Hay un momento, casi al final de la conversación —la soledad de una sacristía convertida en cuartel general del rodaje de una película, el crucifijo allá arriba, el humo del pitillo—, que da la sensación de que el pinchazo en el culo ha dejado de tener efecto, que la voz de Mario Casas vuelve a decaer. O tal vez sea la emoción. Es cuando cuenta el momento en que, con la película ya montada, a falta de completar la banda sonora, reúne en su casa a unas 15 personas para que la vean. Está su familia, algunos de sus amigos. Su hermano Óscar se sienta a su lado. “Para mí lo más importante en ese momento”, recuerda Casas, “era que a él le gustara, que se sintiera orgulloso. Durante el rodaje se las hice pasar putas —con perdón—, pero quería que estuviese bien, que lo diera todo, que descubriera lugares por los que no había transitado todavía como actor”.
—¿Y qué pasó cuando terminó la proyección?
—Se echó a llorar y me abrazó y yo me puse a llorar también. Me dijo gracias, gracias, hermano, gracias, hermano.
—Si te preguntara, ahora sí, ¿qué es lo que te da más miedo?
—Pues que, después de ver la película en los cines, el 95% de la gente dijera que los actores están mal. Lo demás me da igual, yo me lo echo a la espalda y no me importa. Si me dicen que no valgo como director, pues bien, ya lo intenté. Es mi primera peli, la he hecho con todo el amor, con todo el cariño, y he sido feliz, puedo asumir el fracaso. Pero para mí lo más importante es que los actores están bien y que Óscar se sienta orgulloso de su trabajo…
Dos semanas después de la conversación en la sacristía, Mario Casas acude a la sesión de fotos para este reportaje. Viene acompañado de otro de sus hermanos. Saluda con cordialidad, pero enseguida se encierra en el silencio. Se va poniendo la ropa que le entrega el estilista y permanece inmóvil mientras la peluquera y la maquilladora hacen su trabajo. Escucha las órdenes del fotógrafo y las ejecuta con tanta perfección que la sesión dura menos de lo previsto. En una mesa con ruedas, los ayudantes del fotógrafo han colocado un ordenador portátil en el que se reproducen de forma instantánea las imágenes. No hay una mala. En esos espacios muertos —el cambio de carrete, la comprobación de los detalles técnicos—, el actor permanece en ese silencio muy profundo, con la mirada fija, sin que el trajín lo perturbe. Es de carne y hueso, pero parece de bronce.
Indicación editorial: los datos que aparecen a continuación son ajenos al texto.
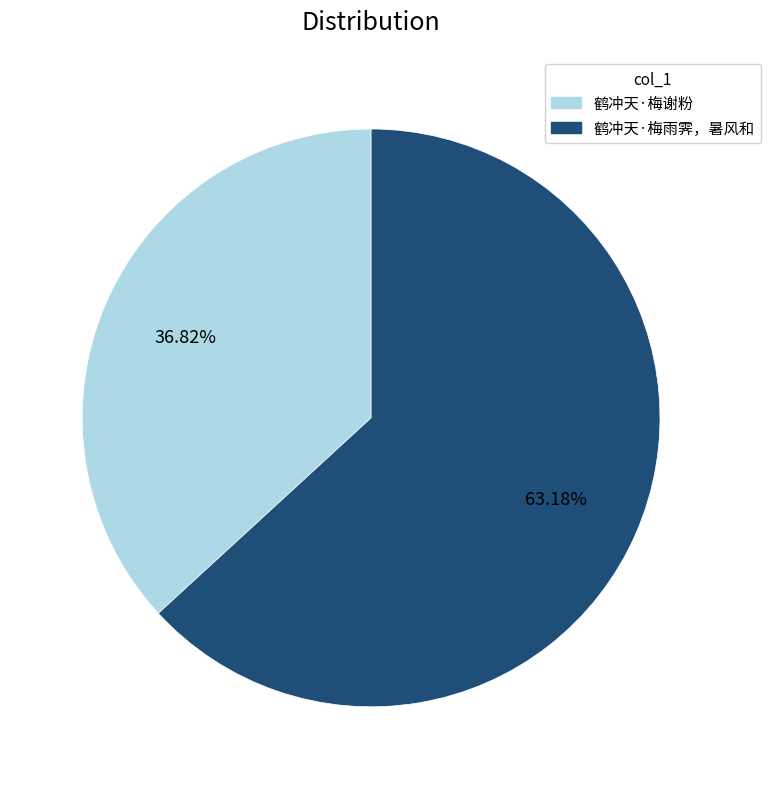

What percentage is NOT represented by 鹤冲天·梅谢粉?

63.2%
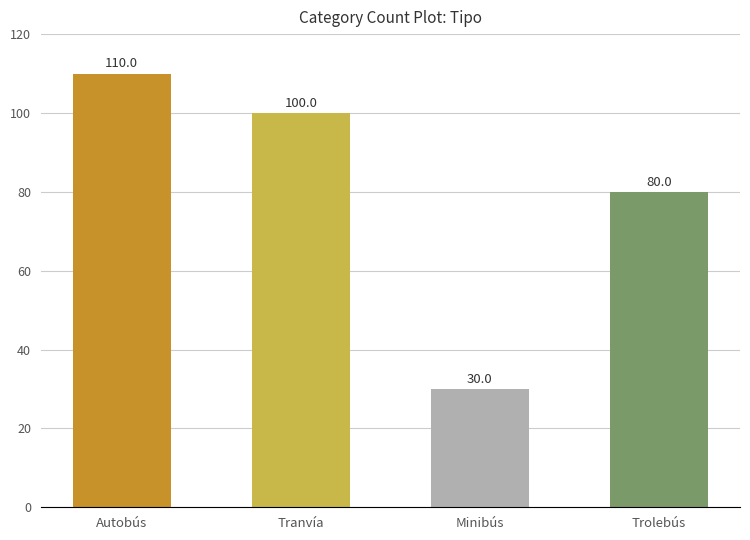

How many distinct data groups are displayed?

1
—Y a alguien que todo el mundo relaciona con la belleza, ¿no siente miedo de hacerse mayor?
—Te digo una cosa… Estoy mucho más cómodo ahora que antes. Acabo de cumplir 37 años y mira, hoy parece que tengo 50 o 55, para este papel he tenido que adelgazar, me han tenido que afear… Hasta me acaban de poner una inyección en el culo para poder rodar esta noche. No me importa. Me siento mucho más cómodo que antes. Puedo aportar más cosas como actor, creo que puedo hacer más personajes, darles más peso, más madurez. Incluso creo que mi forma de mirar es diferente, también en eso me he hecho mayor, y al final el cine está aquí, en la mirada. No solo no me preocupa envejecer, sino que estoy contento de hacerme mayor aquí, en el cine. En el cine.